Aim of the task: Everything from the line containing "hfov_deg: 67.3" through the last line of the material must be restated word for word, and only that.

Extracted information:
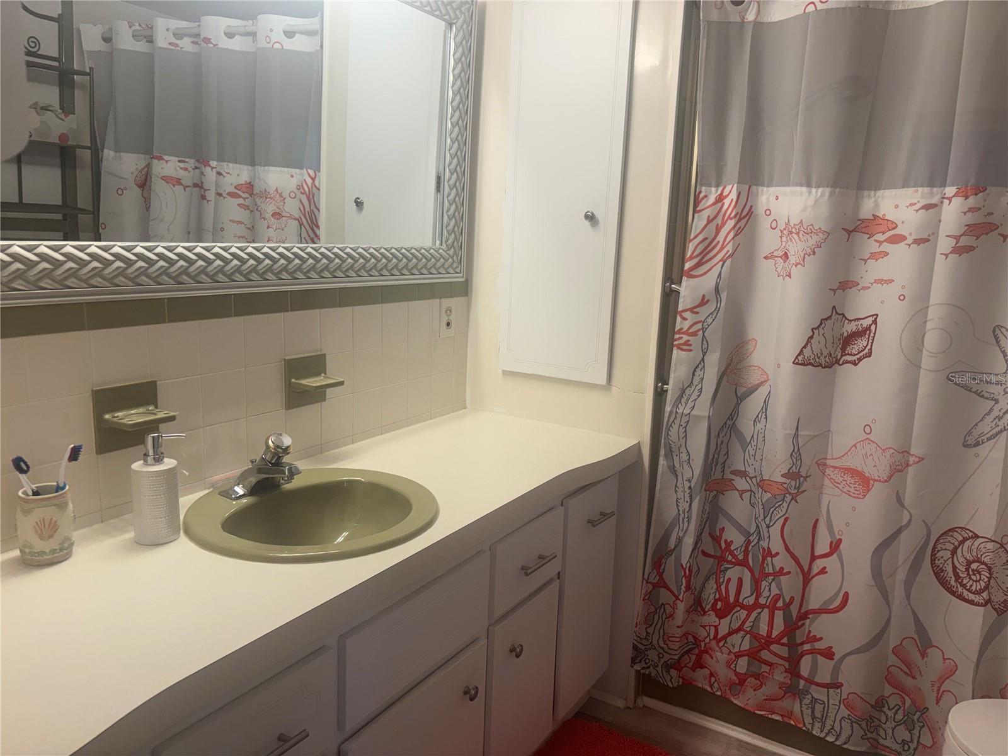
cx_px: 504
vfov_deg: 53.1
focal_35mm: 26
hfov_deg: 67.3
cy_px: 378
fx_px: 757
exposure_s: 1/120
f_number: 1.6
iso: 80
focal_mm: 5.96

Written solution:
hfov_deg: 67.3
cy_px: 378
fx_px: 757
exposure_s: 1/120
f_number: 1.6
iso: 80
focal_mm: 5.96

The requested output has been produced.